Please answer without looking at Wikipedia or otherwise finding the answer. Please answer, even if the answer is "no". I'm trying to get a measure of the extent of a bit of knowledge, here:
How many of you know, off the top of your head, that the defining characteristic of a linear system is superposition?
That if a system obeys superposition it must be linear?
The difference between a time-varying and a non-linear system?
Why the fact that a system obeys superposition vastly eases the task of analyzing its dynamic behavior?
------------
From memory, a learn system is not simply that of superposition. A linear function, of which a system is represented mathematically, must poses the linearity properties. That if addition, scalar multiplication, homogeneity, and one more that I can't recall(since I was forbidden to look at wiki you'll have to do it for me ;). Basically,
A linear system essentially has a well defined Fourier transform, causality, superposition, etc... But there are superposition itself does not make a linear system.
Essentially a if you add two linear systems together you get another linear system(that is the idea of superposition). But there are systems that when added together give linear systems and non-linear systems.
In any case LTI systems are the most simple types of systems and generally are equivalent to solving systems of linear equations(ultimately). Hence it is most natural that these would bet he first types of systems studied and the most machinery developed for them. Much of mathematics deals with these types of systems.
Most non-linear systems are intractable. Not only do they have no way to algebraically solve them their numerical solutions are unstable.
Obviously if you can break a system into components, study the individual components, and easily "reassemble" the system you have a drastically reduced the complexity. This is why "superposition" is important. Again, it's more important the concept of linearity and because linear systems "add".

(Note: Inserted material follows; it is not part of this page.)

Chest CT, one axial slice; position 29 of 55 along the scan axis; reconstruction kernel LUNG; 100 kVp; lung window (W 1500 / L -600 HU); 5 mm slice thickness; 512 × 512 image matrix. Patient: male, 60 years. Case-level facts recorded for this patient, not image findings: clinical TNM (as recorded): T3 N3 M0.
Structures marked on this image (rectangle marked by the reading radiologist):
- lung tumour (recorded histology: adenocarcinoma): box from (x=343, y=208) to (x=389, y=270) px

Another way of looking at it is if one knows the response to the impulse function of a linear system one knows how the function will respond to any function since any function can be written as a convolution/integral/sum of the impulse functions. Since the system is linear, the operations commute:
let S(.) be the system and f(t) be the input S(f(t)) = S(int(f(t)*dirac(t))) = int(f(t)*S(dirac(t)))
So if S(dirac(t)) is known or easily obtained(which it almost always is) then the "response"(or what we know as the transfer function is very easily obtained. For non-linear systems S(.) cannot commute and we can't make such implications.
But note there is a similar way to analyze non-linear systems but instead of using the dirac function we use white noise. In this case the decomposition is much more complex but supposedly it is possible(mathematically). There simply is not enough machinery/intelligence to make analyzing such systems productive.
One other point that makes non-linear systems so complex is that a very slight change in the structure can result in drastically different outcomes. This is not true for linear systems. Small perturbations result in small perturbations. Of course there are non-linear systems that are approximately linear or can be linearly approximated(for example, the simple pendulum).
Most electrical components are approximately linear and therefor when combining such components we get an approximately linear system. When a non-linear component is introduced we generally approximately it as a piecewise linear system(transistors "regions", etc...).
In some sense linearity is all that most people can comprehend.